Seeking a long term mlp rp  partner as my last one did not work out. I am hoping to find some one with either a mare or stallion oc for an ongoing NSFW, romance alive for life rp, who will be a lover for my mare character. I would like to do it over discord or telegram if we could. I ask that you be able to put a lot of detail into your posts, and be around fairly often as I’m usually on my phone at work and love to rp. I am also a digital artist so I could provide art of your character, as well as art of scenes from the rp of you desire. Thanks!

About my mare character 
She is a Romanian unicorn mare built more like a vannar but blue, and pony sized. She is a bit vocal of her opinion but sweet and loving. She is rather kinky and loves to fool around, but is very loyal to her lover. For the most part she either lives with some one as their room mate or in a hostil or hotel as she enjoys traveling around. She often gets overly frustrated and will just start yelling in Romanian. She tends to lean more towards mares but a stallion could easily win her heart by showing he is a leader. I have a long back story but I will not write it all here as theirs a lot of it. 
I hope to hear from you soon!


----------



## Scout_Charger (Sep 5, 2018)

Good morning,

I have to say, this sounds right up my alley. Never rolpelayed NSFW with my MLP OC but you kinda got me with "long term" and "romance" 
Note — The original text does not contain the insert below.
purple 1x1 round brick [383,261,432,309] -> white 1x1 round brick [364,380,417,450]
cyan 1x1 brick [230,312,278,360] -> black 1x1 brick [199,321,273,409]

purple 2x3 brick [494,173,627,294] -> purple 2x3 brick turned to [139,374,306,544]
Ok, I could offer up my ponysona: Scout Charger.
This Stallion here:






He's an earth pony, a bit smaller than Big Macintosh, but roughly the same build.
He is lives by himself and offer guided tours around the evergreen forest as through the ruins within.
He is sarcastic and stubborn, but also very caring for those he holds dear.
There is much more to get to know about him, but same as you I'd not just spill 'll the things here.
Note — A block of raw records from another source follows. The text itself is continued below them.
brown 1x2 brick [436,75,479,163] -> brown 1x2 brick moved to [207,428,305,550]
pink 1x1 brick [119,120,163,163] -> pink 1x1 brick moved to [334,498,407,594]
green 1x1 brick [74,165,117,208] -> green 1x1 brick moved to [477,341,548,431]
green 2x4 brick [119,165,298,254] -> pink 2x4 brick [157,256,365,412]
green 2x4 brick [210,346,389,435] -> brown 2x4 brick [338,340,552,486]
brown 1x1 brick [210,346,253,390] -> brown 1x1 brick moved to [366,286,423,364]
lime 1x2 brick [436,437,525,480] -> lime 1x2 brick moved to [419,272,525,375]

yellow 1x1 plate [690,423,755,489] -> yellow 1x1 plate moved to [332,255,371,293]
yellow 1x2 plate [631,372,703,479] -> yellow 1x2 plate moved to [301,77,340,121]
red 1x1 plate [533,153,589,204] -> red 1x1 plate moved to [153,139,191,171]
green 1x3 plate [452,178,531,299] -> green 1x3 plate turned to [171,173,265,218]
If you'd like to try I'd like to see if it works out with us. I got discord as well as telegram, though I prefer discord. If you decide to take me up as a partner just let me know and I'll send you my discord handle ^^

Have a nice day and I hope you'll find exactly what you look for


----------



## XionMonro (Sep 5, 2018)

Scout_Charger said:


> Good morning,
> 
> I have to say, this sounds right up my alley. Never rolpelayed NSFW with my MLP OC but you kinda got me with "long term" and "romance"
> 
> ...


Yes I’d love to! I messaged you :3


----------



## XionMonro (Sep 16, 2018)

Still looking...anyone?


----------



## Trooperdawgg (Nov 14, 2018)

im interested


----------